Print only what runs from the line that includes "Figure 1. ‘Sunshine" to the end of the listing, word for word, and do not include any pictures.

═══ Task material ═══

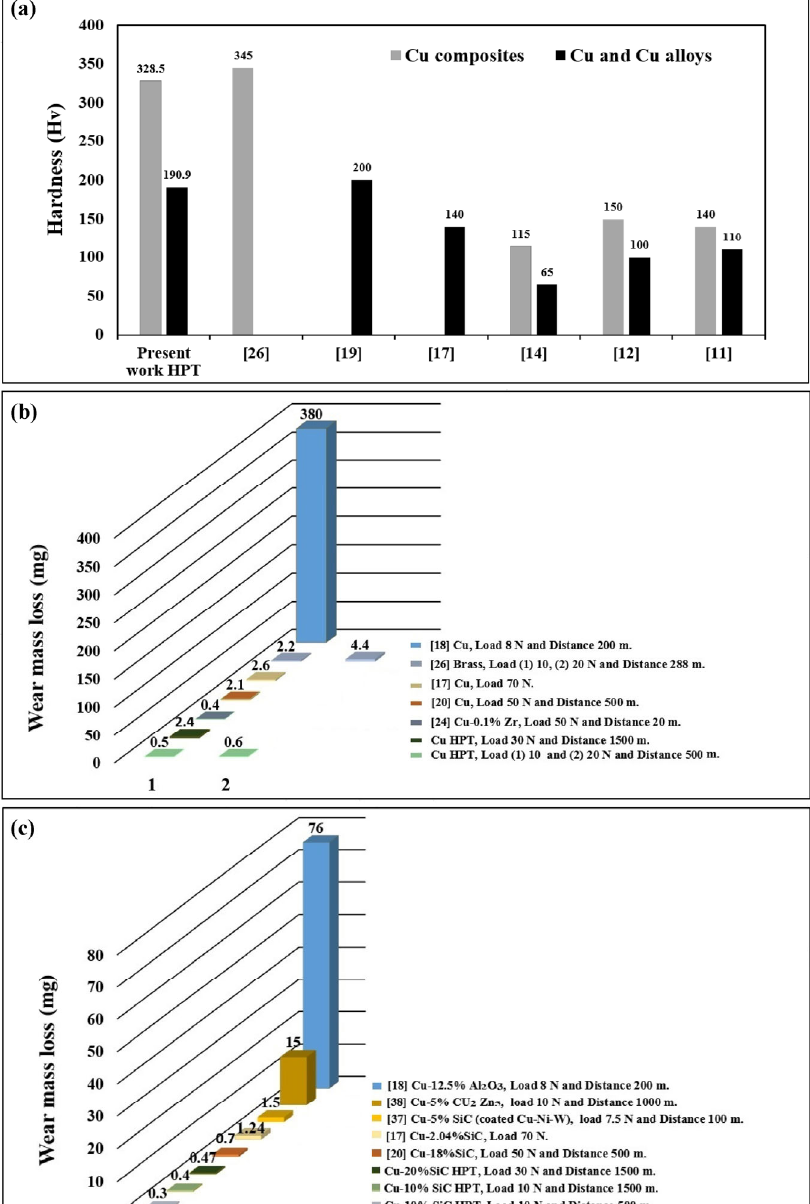
Fig. 6 Comparison between (a) hardness and wear mass loss of HPTed (b) Cu and (c) Cu-SiC samples with previous works concerned with fabrication of UFG and nanosize Cu and Cu composites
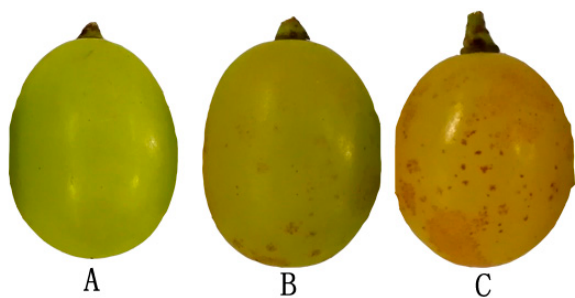
Figure 1. ‘Sunshine muscat’ grapes with different degrees of the russet phenotype: ( A ) non-russet grape, ( B ) slightly russet grape, and ( C ) extremely russet grape.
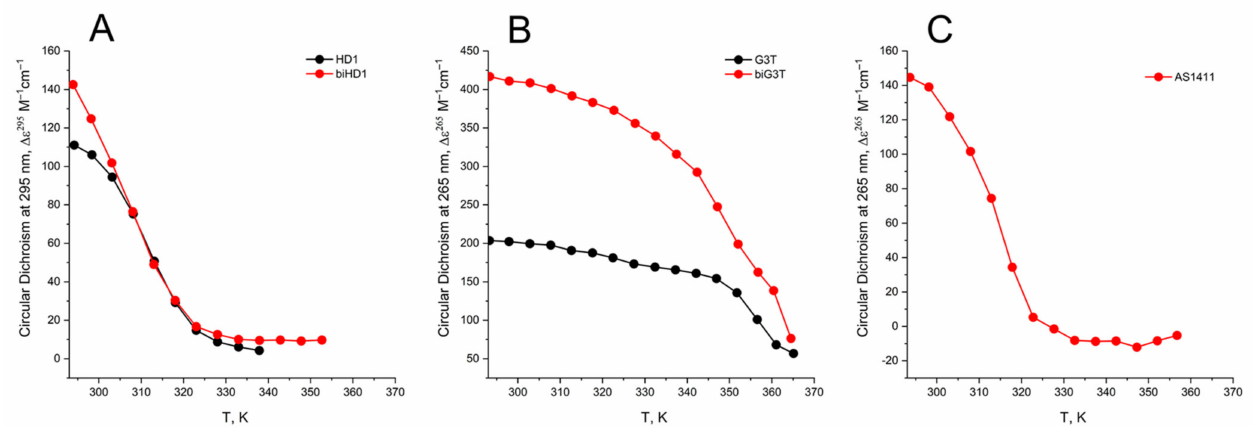
Figure 5. CD melting profile of GQs under study in buffer B (140 mM NaCl and 10 mM KCl): ( A ) HD1 (black), bi-HD1 (red); ( B ) AID-1-T (black), bi-(AID-1-T) (red); ( C ) AS1411 (red). Temperature is in kelvin (K): [ ◦ C] = [K] −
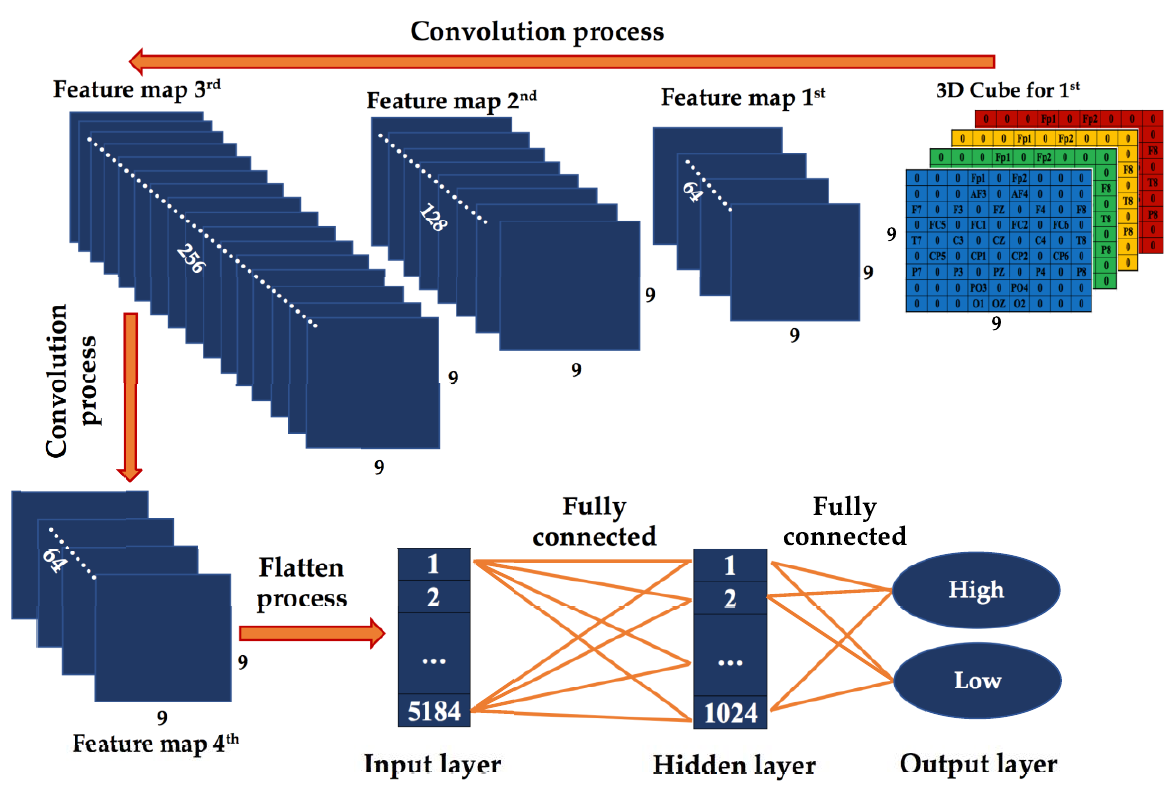
Figure 1. The architecture of the CNN method for four emotion classes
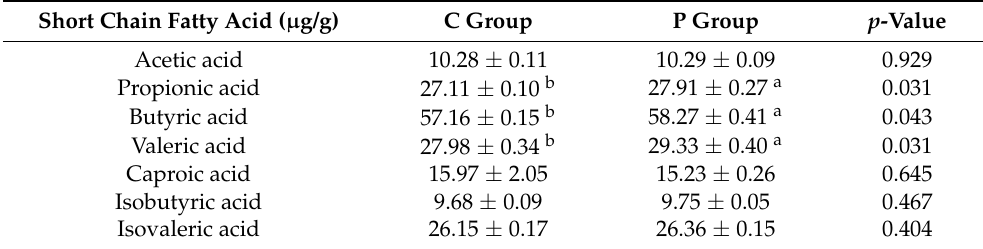
Table 3. Effect of probiotics on colon short-chain fatty acids (mg/100 g).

═══

_Solution_:
Figure 1. ‘Sunshine muscat’ grapes with different degrees of the russet phenotype: ( A ) non-russet grape, ( B ) slightly russet grape, and ( C ) extremely russet grape.
Figure 5. CD melting profile of GQs under study in buffer B (140 mM NaCl and 10 mM KCl): ( A ) HD1 (black), bi-HD1 (red); ( B ) AID-1-T (black), bi-(AID-1-T) (red); ( C ) AS1411 (red). Temperature is in kelvin (K): [ ◦ C] = [K] −
Figure 1. The architecture of the CNN method for four emotion classes
Table 3. Effect of probiotics on colon short-chain fatty acids (mg/100 g).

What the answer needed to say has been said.